The second flight test of the new missile failed because of problems with the guidance system, U.S. officials said. The missile flew about 80 miles over the East Sea/Sea of Japan.
The preparations and the cruise-missile flight tests come amid growing tensions on the Korean Peninsula.
The Pentagon is dispatching six F-117 Stealth fighter bombers to South Korea for exercises to begin next week, said Defense Department spokesman Lt. Cmdr. Jeff Davis. It will be the first time since 1993, when the first crisis developed concerning North Korea's nuclear-weapons program, that the radar-evading aircraft are moved to South Korea.
Earlier this month, 24 B-1 and B-52 bombers were sent to Guam to deter any North Korean military action.
North Korean jets also threatened an unarmed U.S. reconnaissance aircraft March 2, locking targeting radar on a U.S. Air Force RC-135 flying in international airspace 150 miles from North Korea's coast.
South Korean President Roh Moo-hyun yesterday called for maintaining a strong alliance with the United States.
"The staunch Korea-U.S. combined defense arrangement is greatly contributing to our national security," Mr. Roh said in a speech at the Korean Military Academy. "The solid ... alliance should be maintained even more so."
North Korea, meanwhile, repeated its call for direct talks with the United States.
"If the U.S. turns to a military option in the end, persistently turning down the [North´s] principled proposal for direct talks, it will lead to a catastrophic situation," North Korea's official Rodong Sinmun newspaper said in a commentary.
In Tokyo, Japanese Prime Minister Junichiro Koizumi sought to play down the cruise-missile test on Monday, telling reporters that it was "not an emergency." He said Japan would work with the United States to prevent Pyongyang from taking reckless action.
Stocks in Tokyo fell to a 20-year low after reports in the Rodong Sinmun that the test was more than a simple military drill.
Defense officials said North Korea's first two missile tests were directed at the United States. Pyongyang is trying to force the United States to negotiate directly with its communist government, something President Bush has ruled out.

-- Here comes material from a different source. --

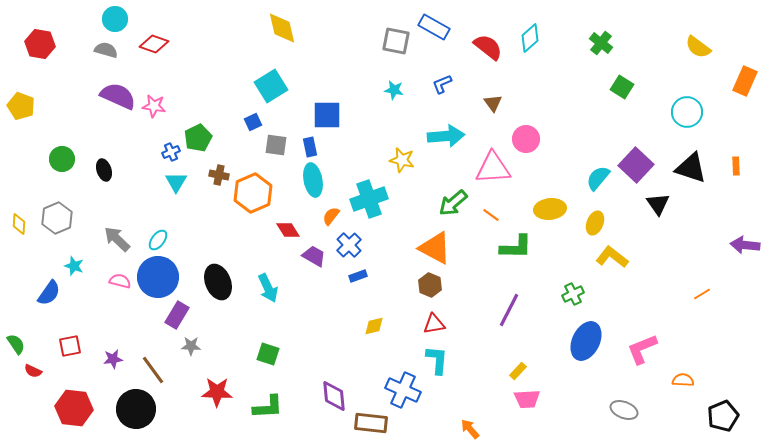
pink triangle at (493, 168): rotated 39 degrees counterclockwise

North Korea's government is expected to announce a warning of the next missile test soon, perhaps as early as today, the officials said.
Pyongyang released an official notice in advance of the missile tests that happened Feb. 24 and Monday.
A major worry among U.S. officials is that the upcoming test, which would be the third in recent weeks, will be a second flight test of its new long-range Taepo-Dong 2 ballistic missile, which was flight-tested for the first time in August 1998.
The CIA said in a report made public in December 2001 that North Korea is improving the Taepo-Dong 2. The missile can carry a warhead weighing several hundred pounds up to 6,200 miles, "sufficient to strike Alaska, Hawaii and parts of the continental United States."
If a lighter third stage is used, like the one tested in 1998, the Taepo-Dong 2 could have a range of 9,300 miles. That configuration would be "sufficient to strike all of North America," the CIA said, noting that a future test of the missile could be disguised as a space launch.
The North Korean government announced after the 1998 launch that it would halt the tests.
The Taepo-Dong 2 overflew portions of Japanese airspace and created widespread security worries among Japanese defense officials.
The latest crisis with North Korea began in October, when Pyongyang admitted to having a secret program to enrich uranium for nuclear weapons.
North Korea then withdrew from the nuclear Non-Proliferation Treaty and has restarted a small nuclear reactor.
The F-117s sent to South Korea are taking part in the annual U.S.-South Korean exercises known as Foal Eagle/RSOI, for reception, staging and onward integration.
The maneuvers begin March 19 and will continue through early April, Cmdr. Davis said.
One of the exercises simulates a North Korean special-operations attack on South Korea.
Most of the 37,000 troops in South Korea will take part in the exercises, which have been denounced by official North Korean news outlets as preparation for war.